In order to simplify analysis of ice types, and especially in order to characterize complex sequences of apparently chaotic basal ice, various typologies of ice facies have been developed. Lawson's description and classification of ice types at the terminus of the Matanuska Glacier (Lawson, 1979b) was the first application of a systematic stratigraphical facies approach to ice types. He denoted the upper horizons of clean meteoric glacier ice formed by snow metamorphism as englacial ice facies, and distinguished between two basal ice facies. The basal dispersed facies, usually found stratigraphically between upper englacial facies and lower stratified facies, had fewer bubbles and higher sediment concentration than englacial ice. The stratified facies, of which there were three subfacies, was typically strongly layered, and had significantly higher debris concentrations than dispersed-facies ice.

Lawson's non-genetic facies approach to ice classification, and its three basic ice facies, has been widely adopted, with slight variations. Hubbard & Sharp (1995), for example, distinguished seven facies in the western European Alps, although several of their facies might be considered subfacies (Knight, 1997). In some environments, local names have been used: for example, Holdsworth (1974) denoted a basal ice facies with debris and bubble characteristics like those of Lawson's dispersed facies as 'amber ice' because of its distinctive colour, and this term continues to be used (e.g. Fitzsimons et al., 2000).

Recently, there has been a move towards genetic classifications of basal ice facies, although there is often a strong overlap between genetic interpretations and purely stratigraphical typographies. Knight (1997), for example, distinguished two genetic basal ice facies, the first comprising ice-debris mixes entrained at the bed in various ways. In a non-genetic classification, this would include stratified ice and its subtypes. The second comprises ice that has been affected by metamorphic processes near to the bed, and is basically dispersed facies ice. In terms of mechanisms of emplacement, the significance of tectonic effects in determining facies assemblages is also becoming increasingly clear. Waller et al. (2000), for example, outlined the way in which post-accretion glaciotectonism had affected basal ice facies at the Russell Glacier in Greenland, such that inferences about subglacial conditions based on a twofold genetic approach to facies classification would be problematic.

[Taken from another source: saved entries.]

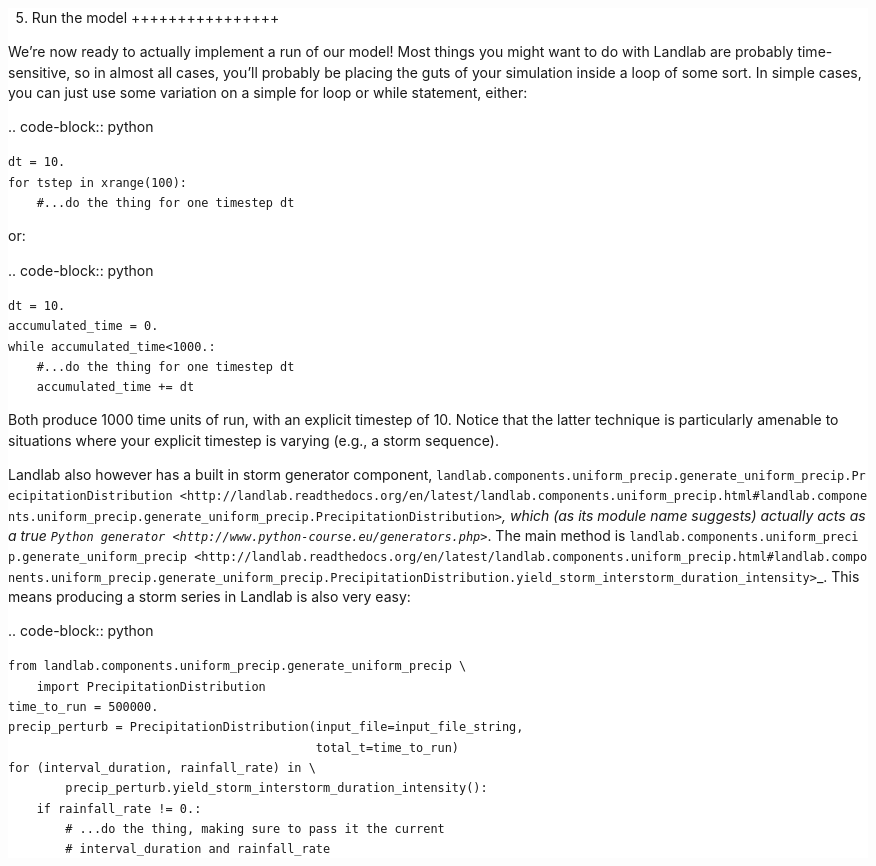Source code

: 
5. Run the model
++++++++++++++++

We’re now ready to actually implement a run of our model! Most things you might want to do with Landlab are probably time-sensitive, so in almost all cases, you’ll probably be placing the guts of your simulation inside a loop of some sort. In simple cases, you can just use some variation on a simple for loop or while statement, either:

.. code-block:: python

    dt = 10.
    for tstep in xrange(100):
        #...do the thing for one timestep dt

or:

.. code-block:: python

    dt = 10.
    accumulated_time = 0.
    while accumulated_time<1000.:
        #...do the thing for one timestep dt
        accumulated_time += dt

Both produce 1000 time units of run, with an explicit timestep of 10. Notice that the latter technique is particularly amenable to situations where your explicit timestep is varying (e.g., a storm sequence).

Landlab also however has a built in storm generator component,
`landlab.components.uniform_precip.generate_uniform_precip.PrecipitationDistribution <http://landlab.readthedocs.org/en/latest/landlab.components.uniform_precip.html#landlab.components.uniform_precip.generate_uniform_precip.PrecipitationDistribution>`_,
which (as its module name suggests) actually acts as a true `Python generator <http://www.python-course.eu/generators.php>`_. The main method is
`landlab.components.uniform_precip.generate_uniform_precip <http://landlab.readthedocs.org/en/latest/landlab.components.uniform_precip.html#landlab.components.uniform_precip.generate_uniform_precip.PrecipitationDistribution.yield_storm_interstorm_duration_intensity>`_.
This means producing a storm series in Landlab is also very easy:

.. code-block:: python

    from landlab.components.uniform_precip.generate_uniform_precip \
        import PrecipitationDistribution
    time_to_run = 500000.
    precip_perturb = PrecipitationDistribution(input_file=input_file_string,
                                               total_t=time_to_run)
    for (interval_duration, rainfall_rate) in \
            precip_perturb.yield_storm_interstorm_duration_intensity():
        if rainfall_rate != 0.:
            # ...do the thing, making sure to pass it the current
            # interval_duration and rainfall_rate
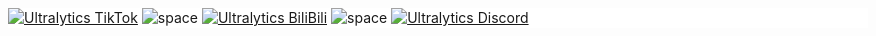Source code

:   <a href="https://www.tiktok.com/@ultralytics"><img src="https://github.com/ultralytics/assets/raw/main/social/logo-social-tiktok.png" width="3%" alt="Ultralytics TikTok"></a>
  <img src="https://github.com/ultralytics/assets/raw/main/social/logo-transparent.png" width="3%" alt="space">
  <a href="https://ultralytics.com/bilibili"><img src="https://github.com/ultralytics/assets/raw/main/social/logo-social-bilibili.png" width="3%" alt="Ultralytics BiliBili"></a>
  <img src="https://github.com/ultralytics/assets/raw/main/social/logo-transparent.png" width="3%" alt="space">
  <a href="https://discord.com/invite/ultralytics"><img src="https://github.com/ultralytics/assets/raw/main/social/logo-social-discord.png" width="3%" alt="Ultralytics Discord"></a>
</div>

Essentially, then, there are three main ice-facies groups. The majority of a glacier is comprised of meteoric englacial ice (Fig. 63.2). This ice may have varying crystallographic and ice-fabric characteristics, but physically and chemically is relatively homogeneous. In the basal zone, there may be ice adjacent to the bed that has been significantly affected by its interactions with the bed in various ways, and this is called 'stratified ice' (Fig. 63.2). Between the englacial ice and underlying stratified ice is ice with some debris but less bubbles than meteoric ice, referred to as dis-persed-facies ice.